Red Teaming for Generative AI, Report on a Copyright-Focused Exercise Completed in an Academic Medical Center
Journal:
arXiv
Published Date:
Jun 26, 2025
Abstract
Background: Generative artificial intelligence (AI) deployment in academic
medical settings raises copyright compliance concerns. Dana-Farber Cancer
Institute implemented GPT4DFCI, an internal generative AI tool utilizing OpenAI
models, that is approved for enterprise use in research and operations. Given
(1) the exceptionally broad adoption of the tool in our organization, (2) our
research mission, and (3) the shared responsibility model required to benefit
from Customer Copyright Commitment in Azure OpenAI Service products, we deemed
rigorous copyright compliance testing necessary.
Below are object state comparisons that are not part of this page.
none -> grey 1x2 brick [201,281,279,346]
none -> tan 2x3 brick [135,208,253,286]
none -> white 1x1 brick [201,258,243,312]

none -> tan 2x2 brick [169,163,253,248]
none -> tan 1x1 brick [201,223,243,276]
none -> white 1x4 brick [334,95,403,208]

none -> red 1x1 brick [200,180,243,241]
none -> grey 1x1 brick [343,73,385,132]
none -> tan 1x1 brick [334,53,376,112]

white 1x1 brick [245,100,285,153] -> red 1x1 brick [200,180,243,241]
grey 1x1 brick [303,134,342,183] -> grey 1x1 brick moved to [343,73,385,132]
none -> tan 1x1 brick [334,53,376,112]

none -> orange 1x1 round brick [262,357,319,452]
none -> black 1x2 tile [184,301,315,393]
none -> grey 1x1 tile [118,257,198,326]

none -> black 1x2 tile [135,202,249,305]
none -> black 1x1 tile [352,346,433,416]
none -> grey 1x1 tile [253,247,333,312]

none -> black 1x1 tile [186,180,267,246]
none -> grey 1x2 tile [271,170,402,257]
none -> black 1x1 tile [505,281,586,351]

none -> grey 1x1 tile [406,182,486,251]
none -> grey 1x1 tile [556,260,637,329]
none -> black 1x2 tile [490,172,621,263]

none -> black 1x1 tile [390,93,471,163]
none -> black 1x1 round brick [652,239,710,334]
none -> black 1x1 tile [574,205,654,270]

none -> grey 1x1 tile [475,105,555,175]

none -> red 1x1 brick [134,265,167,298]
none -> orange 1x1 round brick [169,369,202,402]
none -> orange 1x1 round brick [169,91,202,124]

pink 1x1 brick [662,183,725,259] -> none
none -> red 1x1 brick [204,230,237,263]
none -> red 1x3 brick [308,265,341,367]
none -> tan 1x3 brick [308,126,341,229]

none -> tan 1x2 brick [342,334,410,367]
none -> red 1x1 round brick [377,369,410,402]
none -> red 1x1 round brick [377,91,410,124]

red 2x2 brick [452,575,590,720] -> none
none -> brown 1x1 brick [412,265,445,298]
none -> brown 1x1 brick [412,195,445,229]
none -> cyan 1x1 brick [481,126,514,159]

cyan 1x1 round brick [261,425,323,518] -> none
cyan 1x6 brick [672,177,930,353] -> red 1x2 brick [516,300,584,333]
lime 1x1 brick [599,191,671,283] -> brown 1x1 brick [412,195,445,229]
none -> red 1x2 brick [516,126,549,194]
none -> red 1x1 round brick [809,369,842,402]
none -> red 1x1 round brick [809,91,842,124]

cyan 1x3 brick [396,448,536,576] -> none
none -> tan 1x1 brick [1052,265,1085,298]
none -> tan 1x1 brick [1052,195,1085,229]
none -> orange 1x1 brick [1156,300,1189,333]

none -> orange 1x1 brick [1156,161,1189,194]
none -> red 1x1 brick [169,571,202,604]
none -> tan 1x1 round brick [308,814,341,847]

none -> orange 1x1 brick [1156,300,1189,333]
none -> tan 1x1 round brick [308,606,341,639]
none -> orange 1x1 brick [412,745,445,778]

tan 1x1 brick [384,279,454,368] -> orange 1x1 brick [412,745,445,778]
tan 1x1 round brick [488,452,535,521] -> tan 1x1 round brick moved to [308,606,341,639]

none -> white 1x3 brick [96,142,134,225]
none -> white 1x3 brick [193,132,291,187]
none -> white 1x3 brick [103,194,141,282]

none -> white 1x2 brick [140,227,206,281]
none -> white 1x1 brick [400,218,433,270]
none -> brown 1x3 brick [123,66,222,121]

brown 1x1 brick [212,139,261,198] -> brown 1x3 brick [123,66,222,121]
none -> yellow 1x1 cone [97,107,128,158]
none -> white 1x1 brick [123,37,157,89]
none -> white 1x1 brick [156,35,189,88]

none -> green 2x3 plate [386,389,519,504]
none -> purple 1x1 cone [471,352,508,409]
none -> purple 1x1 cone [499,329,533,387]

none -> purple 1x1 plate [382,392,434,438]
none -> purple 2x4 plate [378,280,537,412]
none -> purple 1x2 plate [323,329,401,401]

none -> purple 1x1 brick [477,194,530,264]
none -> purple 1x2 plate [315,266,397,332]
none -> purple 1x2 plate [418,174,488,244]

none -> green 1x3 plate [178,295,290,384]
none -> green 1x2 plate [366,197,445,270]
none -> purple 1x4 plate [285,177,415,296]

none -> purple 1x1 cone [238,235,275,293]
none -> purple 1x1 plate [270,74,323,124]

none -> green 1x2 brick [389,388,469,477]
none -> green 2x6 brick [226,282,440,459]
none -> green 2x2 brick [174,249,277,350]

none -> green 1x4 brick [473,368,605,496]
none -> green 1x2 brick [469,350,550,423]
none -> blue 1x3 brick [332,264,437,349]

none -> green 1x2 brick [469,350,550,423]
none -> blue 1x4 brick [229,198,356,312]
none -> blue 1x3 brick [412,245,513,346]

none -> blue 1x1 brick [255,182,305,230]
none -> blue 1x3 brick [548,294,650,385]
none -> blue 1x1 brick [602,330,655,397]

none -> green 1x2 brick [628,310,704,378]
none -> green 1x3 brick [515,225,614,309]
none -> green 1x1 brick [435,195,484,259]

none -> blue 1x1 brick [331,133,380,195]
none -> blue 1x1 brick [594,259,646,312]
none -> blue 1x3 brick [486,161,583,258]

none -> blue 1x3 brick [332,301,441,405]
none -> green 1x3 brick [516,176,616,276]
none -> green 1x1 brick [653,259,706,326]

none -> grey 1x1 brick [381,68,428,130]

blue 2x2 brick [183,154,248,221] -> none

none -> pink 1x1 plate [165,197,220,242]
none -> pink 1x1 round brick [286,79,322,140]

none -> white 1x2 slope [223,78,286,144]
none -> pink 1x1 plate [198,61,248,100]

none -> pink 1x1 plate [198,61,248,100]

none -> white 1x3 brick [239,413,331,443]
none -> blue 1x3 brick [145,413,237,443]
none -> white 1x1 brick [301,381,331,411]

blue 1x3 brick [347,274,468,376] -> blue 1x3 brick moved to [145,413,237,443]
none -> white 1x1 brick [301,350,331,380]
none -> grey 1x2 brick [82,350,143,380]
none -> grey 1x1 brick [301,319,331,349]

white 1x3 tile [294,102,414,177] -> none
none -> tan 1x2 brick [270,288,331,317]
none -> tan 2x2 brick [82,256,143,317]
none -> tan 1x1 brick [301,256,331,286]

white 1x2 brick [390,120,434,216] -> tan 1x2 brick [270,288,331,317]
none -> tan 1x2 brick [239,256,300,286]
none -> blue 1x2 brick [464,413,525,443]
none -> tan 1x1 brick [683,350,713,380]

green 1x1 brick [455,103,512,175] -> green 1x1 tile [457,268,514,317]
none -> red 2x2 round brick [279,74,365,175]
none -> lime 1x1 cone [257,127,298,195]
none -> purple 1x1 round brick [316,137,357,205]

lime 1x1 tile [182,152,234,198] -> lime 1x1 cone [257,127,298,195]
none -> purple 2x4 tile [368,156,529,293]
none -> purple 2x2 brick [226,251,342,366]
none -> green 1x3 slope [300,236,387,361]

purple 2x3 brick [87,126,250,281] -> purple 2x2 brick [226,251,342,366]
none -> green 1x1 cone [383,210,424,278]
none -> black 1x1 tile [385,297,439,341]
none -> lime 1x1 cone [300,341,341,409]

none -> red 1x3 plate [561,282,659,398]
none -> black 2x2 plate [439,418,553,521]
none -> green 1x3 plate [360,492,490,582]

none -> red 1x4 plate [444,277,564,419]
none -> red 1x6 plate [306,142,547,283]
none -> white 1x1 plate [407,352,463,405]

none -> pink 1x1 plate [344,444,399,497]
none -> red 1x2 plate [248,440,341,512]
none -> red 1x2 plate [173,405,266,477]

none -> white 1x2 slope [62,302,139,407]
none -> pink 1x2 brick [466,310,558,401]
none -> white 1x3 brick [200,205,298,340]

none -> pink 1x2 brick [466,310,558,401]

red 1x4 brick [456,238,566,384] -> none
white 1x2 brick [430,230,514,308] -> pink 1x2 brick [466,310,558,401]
Case Description: We conducted a structured red teaming exercise in Nov.
2024, with 42 participants from academic, industry, and government
institutions. Four teams attempted to extract copyrighted content from GPT4DFCI
across four domains: literary works, news articles, scientific publications,
and access-restricted clinical notes. Teams successfully extracted verbatim
book dedications and near-exact passages through various strategies. News
article extraction failed despite jailbreak attempts. Scientific article
reproduction yielded only high-level summaries. Clinical note testing revealed
appropriate privacy safeguards.
Discussion: The successful extraction of literary content indicates potential
copyrighted material presence in training data, necessitating inference-time
filtering. Differential success rates across content types suggest varying
protective mechanisms. The event led to implementation of a copyright-specific
meta-prompt in GPT4DFCI; this mitigation has been in production since Jan.
2025.
Conclusion: Systematic red teaming revealed specific vulnerabilities in
generative AI copyright compliance, leading to concrete mitigation strategies.
Academic medical institutions deploying generative AI should implement
continuous testing protocols to ensure legal and ethical compliance.